Gisela Weiann
Independent Artist, Berlin, Germany
Abstract
Above All The Stars
Cosmos, my series of collages started in 2005 is a work-in-progress. Inspired by the publications that accompanied the Einstein Year, the latest theories of quantum physics and the speculations about parallel universes, I began to create my own universe in the drawer. My working process could be compared to the Boulle inlay technique which simulates infinity in a manageable way: each cut out ‘planet’ has resulted in providing me with the material for the next collage. The titles of the unfinished series include: Remote Worlds, Alien Planets, Dying Stars, Supernovae, Milky Way and Worlds behind Worlds.
PowerPoint of Gisela's presentation

Biographical Details
Gisela Weimann was born in Bad Blankenburg, Germany 1943 and lives in Berlin. She studied painting at Universitaet der Kuenste, Berlin, printmaking and experimental photography at the Royal College of Art, London, and film and photography at the San Francisco Art Institute. The breadth and variety of her artistic forms of expression and working techniques range from painting and printmaking, photography and film, mail art, installations and environments to multimedia projects, performances and art in public spaces. She leaps over the boundaries between artistic genres by means of intercultural and interdisciplinary co-operation with artists from theatre, music and film, as well as with researchers from various disciplines. Her work has been shown extensively in Germany and internationally and includes: Windows on Wilshire at the Los Angeles County Museum, Los Angeles, USA 1997); PhotoEspaña 99 in Madrid, Spain; and Transatlantic Impulses at the Martin-Gropius-Bau, Berlin, 2005.
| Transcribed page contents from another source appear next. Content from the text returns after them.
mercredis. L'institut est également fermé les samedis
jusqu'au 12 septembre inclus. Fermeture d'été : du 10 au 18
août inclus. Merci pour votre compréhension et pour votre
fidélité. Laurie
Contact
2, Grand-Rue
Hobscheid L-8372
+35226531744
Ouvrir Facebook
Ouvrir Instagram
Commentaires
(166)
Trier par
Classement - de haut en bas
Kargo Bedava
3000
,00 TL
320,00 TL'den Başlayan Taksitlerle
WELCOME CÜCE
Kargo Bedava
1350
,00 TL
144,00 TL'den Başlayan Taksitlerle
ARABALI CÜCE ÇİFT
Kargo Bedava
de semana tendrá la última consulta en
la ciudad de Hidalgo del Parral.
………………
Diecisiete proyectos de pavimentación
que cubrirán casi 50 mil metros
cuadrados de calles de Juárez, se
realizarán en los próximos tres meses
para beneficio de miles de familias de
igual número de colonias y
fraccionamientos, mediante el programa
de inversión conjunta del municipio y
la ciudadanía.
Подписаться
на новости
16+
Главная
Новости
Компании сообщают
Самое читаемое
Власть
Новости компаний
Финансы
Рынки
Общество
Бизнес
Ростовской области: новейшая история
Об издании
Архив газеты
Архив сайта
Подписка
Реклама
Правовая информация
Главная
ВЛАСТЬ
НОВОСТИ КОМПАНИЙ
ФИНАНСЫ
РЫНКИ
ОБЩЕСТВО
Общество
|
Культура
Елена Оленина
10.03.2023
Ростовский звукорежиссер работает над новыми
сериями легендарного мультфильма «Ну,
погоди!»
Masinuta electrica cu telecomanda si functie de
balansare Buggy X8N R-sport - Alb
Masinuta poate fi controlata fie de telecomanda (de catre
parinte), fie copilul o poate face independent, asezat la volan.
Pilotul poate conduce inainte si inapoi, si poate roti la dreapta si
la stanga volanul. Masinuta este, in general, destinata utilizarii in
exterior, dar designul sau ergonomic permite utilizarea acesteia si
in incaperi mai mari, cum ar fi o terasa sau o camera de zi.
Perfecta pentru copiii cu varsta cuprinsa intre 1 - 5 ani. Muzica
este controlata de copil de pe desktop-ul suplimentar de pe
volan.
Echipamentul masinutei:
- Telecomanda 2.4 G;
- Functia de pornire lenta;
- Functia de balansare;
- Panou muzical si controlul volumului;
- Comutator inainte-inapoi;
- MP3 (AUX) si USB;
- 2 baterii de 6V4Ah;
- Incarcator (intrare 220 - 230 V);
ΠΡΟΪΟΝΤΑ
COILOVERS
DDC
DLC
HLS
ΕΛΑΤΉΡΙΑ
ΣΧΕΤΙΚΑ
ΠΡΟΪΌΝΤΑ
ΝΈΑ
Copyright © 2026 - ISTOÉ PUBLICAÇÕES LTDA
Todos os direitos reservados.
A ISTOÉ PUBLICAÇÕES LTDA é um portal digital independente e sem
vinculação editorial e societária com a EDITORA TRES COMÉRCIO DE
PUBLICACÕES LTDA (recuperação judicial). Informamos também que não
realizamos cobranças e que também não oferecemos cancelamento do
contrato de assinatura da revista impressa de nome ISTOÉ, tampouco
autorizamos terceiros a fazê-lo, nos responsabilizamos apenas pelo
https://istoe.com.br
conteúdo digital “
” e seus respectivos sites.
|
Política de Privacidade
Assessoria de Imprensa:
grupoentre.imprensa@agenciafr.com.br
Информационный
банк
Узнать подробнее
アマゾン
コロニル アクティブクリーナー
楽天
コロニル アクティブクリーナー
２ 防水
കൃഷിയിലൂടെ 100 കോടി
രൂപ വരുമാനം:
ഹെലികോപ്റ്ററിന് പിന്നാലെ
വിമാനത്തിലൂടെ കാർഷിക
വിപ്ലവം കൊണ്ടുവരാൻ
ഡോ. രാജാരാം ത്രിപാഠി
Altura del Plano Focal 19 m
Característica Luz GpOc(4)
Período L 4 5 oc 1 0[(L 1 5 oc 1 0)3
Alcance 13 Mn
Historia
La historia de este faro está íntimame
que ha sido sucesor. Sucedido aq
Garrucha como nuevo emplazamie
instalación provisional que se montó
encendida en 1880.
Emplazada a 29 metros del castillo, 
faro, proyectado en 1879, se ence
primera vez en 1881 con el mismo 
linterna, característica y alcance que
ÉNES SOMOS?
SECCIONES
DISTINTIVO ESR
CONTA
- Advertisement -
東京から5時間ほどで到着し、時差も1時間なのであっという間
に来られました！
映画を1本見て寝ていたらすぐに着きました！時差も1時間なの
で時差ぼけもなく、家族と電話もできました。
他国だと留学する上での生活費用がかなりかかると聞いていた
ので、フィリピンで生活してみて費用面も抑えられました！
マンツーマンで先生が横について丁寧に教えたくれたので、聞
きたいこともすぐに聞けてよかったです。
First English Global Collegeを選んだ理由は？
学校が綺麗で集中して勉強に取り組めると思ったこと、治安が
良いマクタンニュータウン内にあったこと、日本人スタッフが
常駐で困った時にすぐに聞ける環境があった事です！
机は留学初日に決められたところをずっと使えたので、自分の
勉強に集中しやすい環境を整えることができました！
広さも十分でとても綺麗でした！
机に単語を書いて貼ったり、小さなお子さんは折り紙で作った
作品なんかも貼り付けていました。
Her multimedia projects include: Aussen vor, installation and performance at the New National Gallery Berlin with composer Franz Martin Olbrisch, 1989; Garden of Memories, installation and performance with composer Witold Szalonek at the Muzeum Kulczyckich, Zakopane, Poland, 1996; Opera for 4 Buses, European multimedia art project in four mirrored buses, premiered 2001 at Museum Island Festival, Berlin. In 2002 she received the German Critics Prize for Visual Art.